1) Data are coming from multiple weather models. Primary data source is the German Weather service DWD with the ICON weather model. In my past experiences, the DWD ICON model performs best for many regions. DWD ICON has a global (~13 km), European (7 km) and a Central Europe (1-2 km) "domain". A higher resolution can improve forecast accuracy, but this is not guaranteed.

For Open-Meteo APIs, multiple models are mixed together. Typically high resolution domains only provide 3-5 days of forecast, afterwards they are combined with a global model.

For North American locations, I am going to add high resolution domains from NOAA as-well.

2) For now, only couple of months archive are available. There will be no limit of how much data can be stored. Data is fairly well compressed while still maintaining good read performance.

I am working on a long term archive as well. ECMWF provides a reanalysis dataset called ERA5 [1] with data from 1959. It will still take me a couple of weeks to process it. With 23 weather variables, it requires around 20 TB disk space (Gridded float32 with deflate compression).

[1] https://cds.climate.copernicus.eu/cdsapp#!/dataset/reanalysi...

1 comments

Thank you!

I don’t think I understand the resolution then, could you explain a bit more? Say, I request data along a 100km line, every 10m. Do I get the same numbers if it’s in the same mesh cell with a sudden change when it’s crossed, or do I get some (bilinear?) interpolation?

######

=== WHAT YOU WILL DO ===
(a) According to the weather model comment, roughly how much disk space does the ERA5 archive need with 23 weather variables?
(b) Write out the stretch of the weather model comment from "2) For now, only" through "with deflate compression).".
The data that follow come from a different source than the weather model comment.

######

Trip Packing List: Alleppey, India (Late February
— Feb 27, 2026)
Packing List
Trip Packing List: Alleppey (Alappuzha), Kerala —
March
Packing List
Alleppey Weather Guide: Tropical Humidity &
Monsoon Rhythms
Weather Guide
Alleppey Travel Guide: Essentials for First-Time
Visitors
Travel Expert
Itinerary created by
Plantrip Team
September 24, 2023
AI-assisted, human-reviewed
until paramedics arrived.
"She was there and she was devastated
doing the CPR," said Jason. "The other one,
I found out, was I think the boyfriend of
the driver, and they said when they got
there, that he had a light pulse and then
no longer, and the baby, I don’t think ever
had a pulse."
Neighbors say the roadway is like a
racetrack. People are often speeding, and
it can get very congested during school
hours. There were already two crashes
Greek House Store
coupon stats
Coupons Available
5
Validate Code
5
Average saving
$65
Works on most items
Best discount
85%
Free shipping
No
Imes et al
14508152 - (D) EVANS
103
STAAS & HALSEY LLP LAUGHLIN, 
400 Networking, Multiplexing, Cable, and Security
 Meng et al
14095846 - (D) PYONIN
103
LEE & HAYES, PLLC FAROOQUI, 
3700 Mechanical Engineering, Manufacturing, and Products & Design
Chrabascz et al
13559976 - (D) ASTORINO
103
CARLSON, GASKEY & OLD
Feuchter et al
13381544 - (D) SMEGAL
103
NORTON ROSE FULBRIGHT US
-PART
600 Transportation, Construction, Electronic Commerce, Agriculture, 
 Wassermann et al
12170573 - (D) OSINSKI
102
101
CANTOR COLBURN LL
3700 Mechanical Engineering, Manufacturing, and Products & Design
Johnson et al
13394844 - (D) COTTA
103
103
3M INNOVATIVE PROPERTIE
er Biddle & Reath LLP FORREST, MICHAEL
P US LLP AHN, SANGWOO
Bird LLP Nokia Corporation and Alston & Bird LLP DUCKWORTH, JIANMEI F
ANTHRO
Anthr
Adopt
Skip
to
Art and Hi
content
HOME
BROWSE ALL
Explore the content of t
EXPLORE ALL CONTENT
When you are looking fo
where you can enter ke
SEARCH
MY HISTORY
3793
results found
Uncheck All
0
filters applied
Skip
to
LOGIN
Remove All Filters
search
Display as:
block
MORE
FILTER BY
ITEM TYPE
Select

######

=== SOLUTIONS TO EACH TASK ===
(a) Around 20 TB.

(b)
2) For now, only couple of months archive are available. There will be no limit of how much data can be stored. Data is fairly well compressed while still maintaining good read performance.

I am working on a long term archive as well. ECMWF provides a reanalysis dataset called ERA5 [1] with data from 1959. It will still take me a couple of weeks to process it. With 23 weather variables, it requires around 20 TB disk space (Gridded float32 with deflate compression).